27/02/2013

Viewers' Voice

Education and Bihar Government

 

Indra R Sharma

The country is already having some models of schools such as Kendriya Vidyalayas, Jawahar Navodaya Vidyalayas, Kasturba Gandhi Kanya Vidyalayas that are faring wonderfully well. It would have better if these can be located in rural Bihar. The centre has also plans for setting up 6000 model schools. Under the scheme, the centre or some from private sector under PPP mode will have a model school at each block headquarters. The state must demand its share as fast as possible and facilitate the programme proactively. Each school will have up to 2,500 seats. The Centre will sponsor a maximum of 1,000 students. For the rest of the 1,500-odd seats, the private management can charge as much it decides.

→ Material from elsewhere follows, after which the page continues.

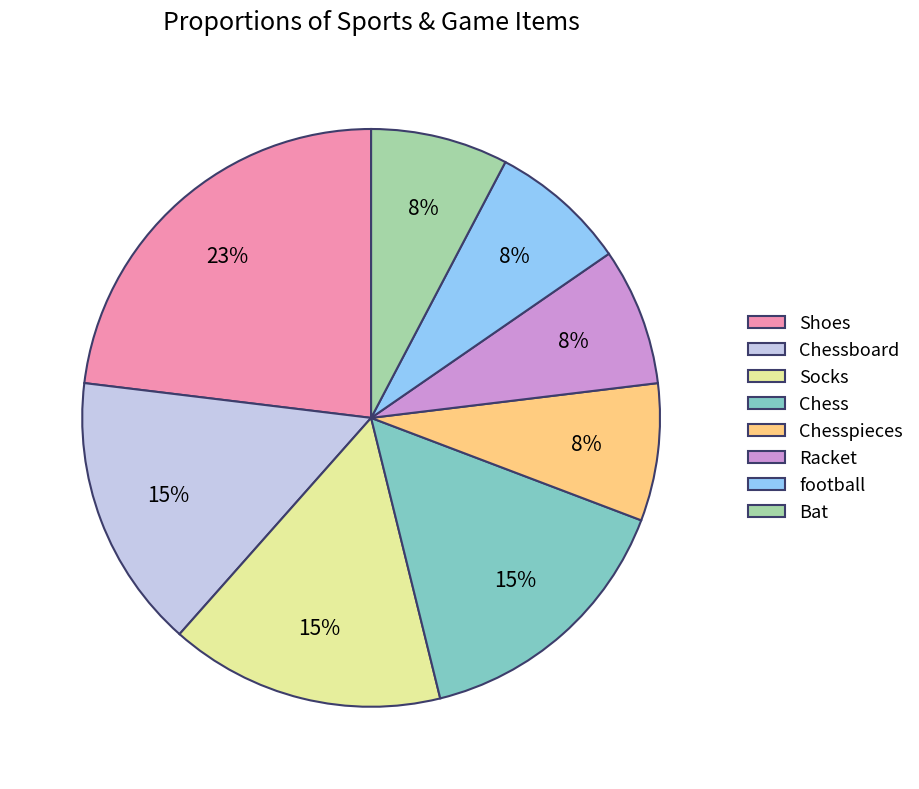

Is it true that Chess is 15% of the pie?

True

The Bihar government must approach the departments concerned at the centre for getting more such schools, as many as possible, in Bihar without any bias. Instead of getting some new models of school, Bihar must see the possibility of replicating these models.

Bihar must improve the quality of education at primary school level and that too in its rural regions. With so poor urbanization, if the rural schools don't get proper and regular monitoring, Bihar will lag behind. It is only through quality education that the deprived categories of the society, be it Dalit or Mahadalit or the minority, can surely come out of poverty.

The Bihar government will have to take up the mission of education on the same footing as it took up for the alleviation of polio. It will have to reach each and every individual to have universal education through 100 percent enrolment and no dropout till the student gets skilled in at least one employable trade. 

The preschool care will require special attention. It will be interesting that toddler engineering and management is getting special attention for the educationists all over the world.

Vijay Govindarajan, the Earl C Daum 1924 Professor of International Business at the Tuck School of Business at Dartmouth, suggests in an article recently using everyday analogies to teach pre-kindergarten 4-5 years children engineering concepts. He has based it on the findings of innovator and thinker George Land.

“In 1968, George Land gave eight tests of creative thinking to children between three and five years old. He found that 98 per cent of them scored in the creative genius category. When the same children took identical tests five years later, only 32 per cent scored that high. Five years later, it was down to 10 per cent. Two lakh adults over the age of 25 have taken the same tests and only 2 per cent scored at the creative genius level. In his co-authored book Breakpoint and Beyond, Land says that the "socialisation process restricts the natural creativity of our thinking potential by assigning value judgments... our proficiency in expressing our creativity gradually drops off as we learn to accept others' opinions, evaluations and beliefs". 

As Late Prof Indresan pleaded, the proper way to get SC and ST students into higher education was not through quotas but through quality education from primary school itself.

 

When the world is going ahead so far, how can we afford to lag behind? Anganbari workers need a lot of training and retraining to take care of the preschool toddlers even in rural India. These preschool must go in the vicinity of the habitations of the deprived communities in rural Bihar.

 

Disclaimer: The views expressed in this report are purely those of the author and may not in any circumstances be regarded as the official view of BiharTimes.